What are Wall-Street Hedge Fund Managers doing with their money?
It is obvious that several hedge fund money managers on Wall Street see a bad situation if they have pulled out record amounts of investments since 2009 when the housing market crashed. With $28.2 Billion in funds coming out of Wall-Street this represents the largest exit of hedge fund money since the 2008-09 financial crisis. Read the Yahoo Finance article here – https://finance.yahoo.com/news/hedge-fund-investors-withdrew-28-133728941.html.
High Stock Market Valuations
High valuations, along with poor results, are a recipe for a correction to occur. The following chart on indicates that the Price to Earnings Ratio otherwise known as the “Shiller P/E Ratio” is dangerously high for U.S. Stocks. The stock market is oversold with corporate stock prices too high relative to earnings. How did this happen? Because the Federal Reserve was able to print $17 trillion in U.S. dollars and the interest rates have been low — corporations have artificially propped up stock values by borrowing cheap money to buy their own stock making it appear more valuable.
What are the large institutional banks in the U.S. thinking about the U.S. Stock Market?
“HSBC’s technical-analysis team has thrown up the ultimate warning signal” according to the Business Insider journal online.

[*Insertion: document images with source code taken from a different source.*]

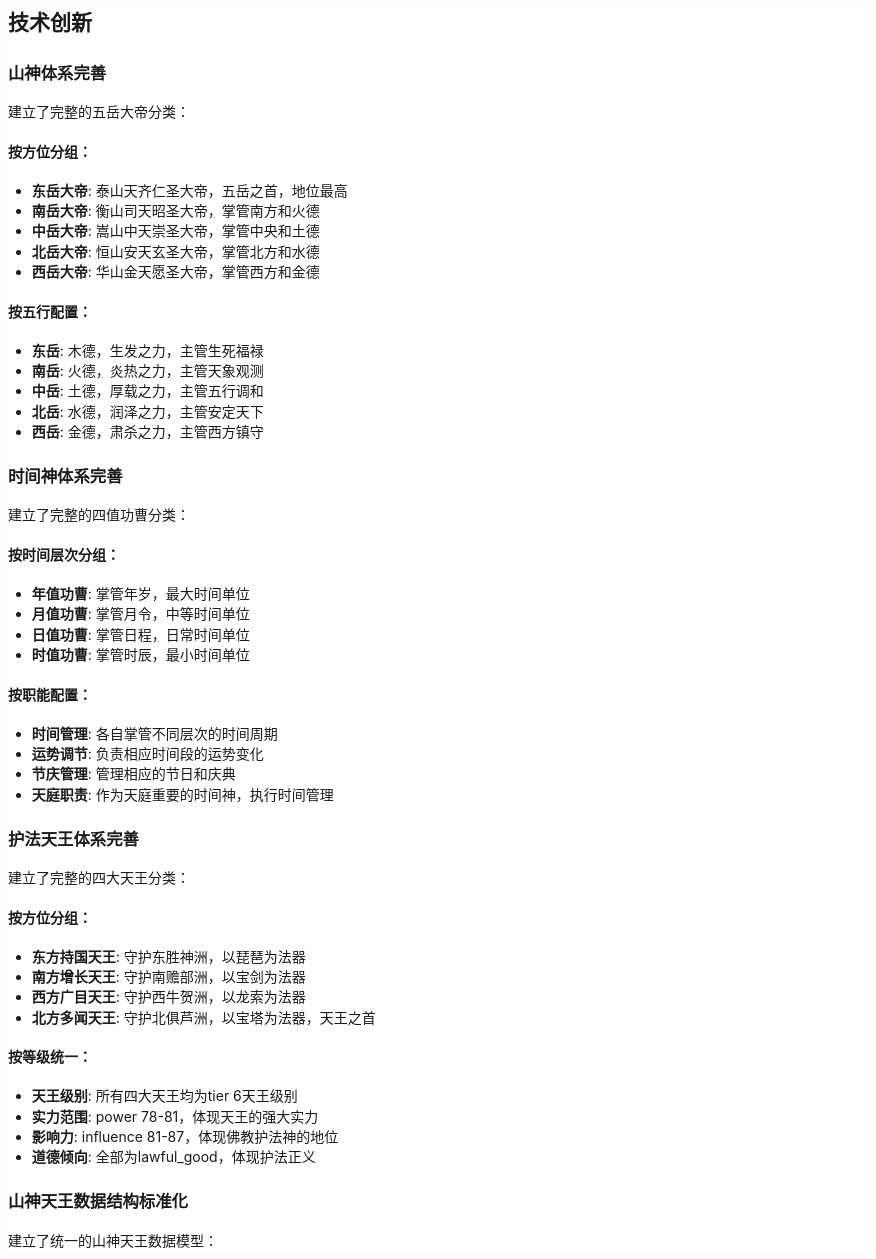 ## 技术创新

### 山神体系完善
建立了完整的五岳大帝分类：

#### 按方位分组：
- **东岳大帝**: 泰山天齐仁圣大帝，五岳之首，地位最高
- **南岳大帝**: 衡山司天昭圣大帝，掌管南方和火德
- **中岳大帝**: 嵩山中天崇圣大帝，掌管中央和土德
- **北岳大帝**: 恒山安天玄圣大帝，掌管北方和水德
- **西岳大帝**: 华山金天愿圣大帝，掌管西方和金德

#### 按五行配置：
- **东岳**: 木德，生发之力，主管生死福禄
- **南岳**: 火德，炎热之力，主管天象观测
- **中岳**: 土德，厚载之力，主管五行调和
- **北岳**: 水德，润泽之力，主管安定天下
- **西岳**: 金德，肃杀之力，主管西方镇守

### 时间神体系完善
建立了完整的四值功曹分类：

#### 按时间层次分组：
- **年值功曹**: 掌管年岁，最大时间单位
- **月值功曹**: 掌管月令，中等时间单位
- **日值功曹**: 掌管日程，日常时间单位
- **时值功曹**: 掌管时辰，最小时间单位

#### 按职能配置：
- **时间管理**: 各自掌管不同层次的时间周期
- **运势调节**: 负责相应时间段的运势变化
- **节庆管理**: 管理相应的节日和庆典
- **天庭职责**: 作为天庭重要的时间神，执行时间管理

### 护法天王体系完善
建立了完整的四大天王分类：

#### 按方位分组：
- **东方持国天王**: 守护东胜神洲，以琵琶为法器
- **南方增长天王**: 守护南赡部洲，以宝剑为法器
- **西方广目天王**: 守护西牛贺洲，以龙索为法器
- **北方多闻天王**: 守护北俱芦洲，以宝塔为法器，天王之首

#### 按等级统一：
- **天王级别**: 所有四大天王均为tier 6天王级别
- **实力范围**: power 78-81，体现天王的强大实力
- **影响力**: influence 81-87，体现佛教护法神的地位
- **道德倾向**: 全部为lawful_good，体现护法正义

### 山神天王数据结构标准化
建立了统一的山神天王数据模型：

Global Banking, Currency Devaluation and other Issues
The crash of the British pound indicates the damage that can be caused by ‘Brexit’. The Deutsch Bank is holding an estimated $45 Trillion in outstanding bad loan debts that is about 10-times the size of the entire European economy and 4-times the amount of defaulted debts that bankrupted Lehman Brothers on Wall Street that essentially started the 2008 financial markets crash. Deutsche Bank almost certainly will default. Consequently, when it does, it will have ugly consequences for the European banking system. After Deutsche Bank, investors will target the Italian banks, which are also facing a financial crisis of their own.
Geopolitical tensions with proxy wars between the larger and more powerful nations, as well as fear of increased frequency of future terrorist attacks are all added risks facing any rise in the stock markets. The Chinese Yuan currency, for the first time in history. was added to the IMF reserve basket of currencies used for international trade. Analysts anticipate this will have detrimental impact on the velocity of the U.S. Dollar as most countries buy U.S. Dollar in conversion for trade. The $17 Trillion in U.S. Dollar sovereign debt is too large and places the U.S. government at great risk now and in the future.
How has the global turmoil impacted Silver and Gold demand?
Silver and Gold demand has increased significantly and the value at this writing has grown 18% for Gold and 26% for Silver this year. According to the October 19th Silver Phoenix 500 newsletter, sales as of October 18th are 75% higher than total sales for September of 1,675,000. Furthermore, they have already surpassed June’s sales of 2,837,000. If Silver Eagle sales continue to remain strong for the remainder of the month, they estimate that at least 4,000,000 will be sold.
In addition, Gold Eagle sales are much stronger in October. Even though Gold Eagle sales of 84,000 ounces have not yet surpassed the total of 94,000 ounces in September, we still have nearly two more weeks remaining in October.